> [TASK TO CARRY OUT]:
The records underneath are to be printed in full and exactly, with no pictures carried over.

··· MATERIAL TO PROCESS ···

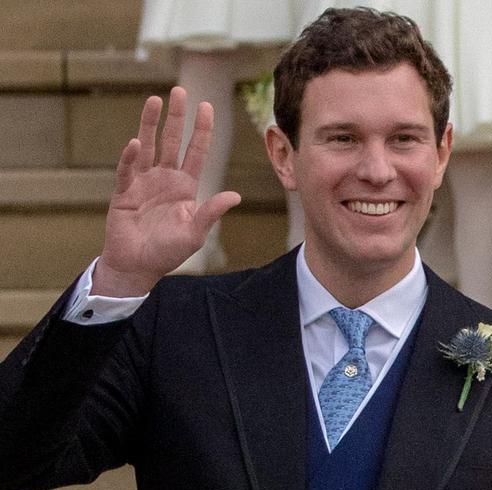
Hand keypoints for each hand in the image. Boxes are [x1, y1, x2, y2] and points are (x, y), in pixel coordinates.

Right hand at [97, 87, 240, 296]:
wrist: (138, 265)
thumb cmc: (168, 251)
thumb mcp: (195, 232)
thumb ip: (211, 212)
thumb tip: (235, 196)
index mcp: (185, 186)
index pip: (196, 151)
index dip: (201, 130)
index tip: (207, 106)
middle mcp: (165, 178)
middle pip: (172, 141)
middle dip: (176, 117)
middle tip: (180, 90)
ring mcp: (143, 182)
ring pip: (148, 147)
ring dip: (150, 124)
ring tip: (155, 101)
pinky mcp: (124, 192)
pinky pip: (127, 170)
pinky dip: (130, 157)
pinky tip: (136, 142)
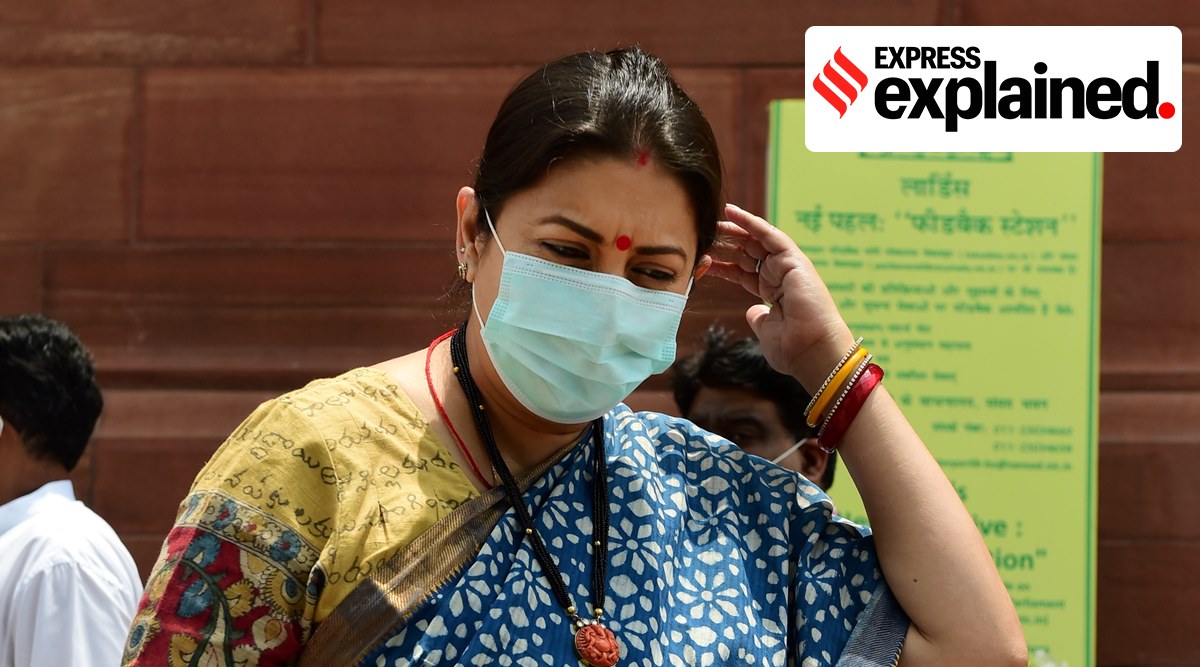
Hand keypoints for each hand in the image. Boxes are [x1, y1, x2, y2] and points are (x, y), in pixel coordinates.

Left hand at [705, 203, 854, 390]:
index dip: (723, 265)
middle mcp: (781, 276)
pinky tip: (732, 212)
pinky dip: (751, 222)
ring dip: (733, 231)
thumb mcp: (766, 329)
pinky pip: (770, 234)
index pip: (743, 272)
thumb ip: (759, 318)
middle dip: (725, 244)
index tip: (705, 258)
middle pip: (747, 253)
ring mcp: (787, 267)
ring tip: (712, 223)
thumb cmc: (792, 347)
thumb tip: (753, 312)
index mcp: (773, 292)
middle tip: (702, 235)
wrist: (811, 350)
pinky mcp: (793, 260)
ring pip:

···

> [RESULT FOR THIS EXERCISE]:
Hand keypoints for each hand in the image. Boxes are [x1, y1, x2, y2] and points are (x, y), in pixel coordinates.

Right hand at [97, 87, 240, 296]:
wrist: (138, 265)
thumb cmc: (168, 251)
thumb mcp: (195, 232)
thumb ip: (211, 212)
thumb tip: (235, 196)
index mcp: (185, 186)
index pip: (196, 151)
index dip: (201, 130)
index tip: (207, 106)
middle mcp: (165, 178)
middle pip: (172, 141)
middle dip: (176, 117)
middle tip: (180, 90)
ring mcp: (143, 182)
ring pip: (148, 147)
ring dip: (150, 124)
ring tip: (155, 101)
pinky mcp: (124, 192)
pinky pip: (127, 170)
pinky dip: (130, 157)
pinky tip: (136, 142)
Hand keypoints for each hand in the image. Boxes are [x1, y1, x2, y2] and points are (x, y), in pixel coordinates.

Left hand at [705, 203, 854, 390]:
index dip: (723, 265)
middle mcp: (781, 276)
pinky tip: (732, 212)
pinky dip: (751, 222)
ring dip: (733, 231)
thumb mcp: (766, 329)
pinky pip: (770, 234)
index pip: (743, 272)
thumb ip: (759, 318)
middle dip: (725, 244)
index tip: (705, 258)
middle pip: (747, 253)
ring mcp: (787, 267)
ring tip: (712, 223)
thumb cmc: (792, 347)
thumb tip: (753, 312)
index mcp: (773, 292)
middle tip: (702, 235)
wrist: (811, 350)
pinky mcp: (793, 260)
ring pip:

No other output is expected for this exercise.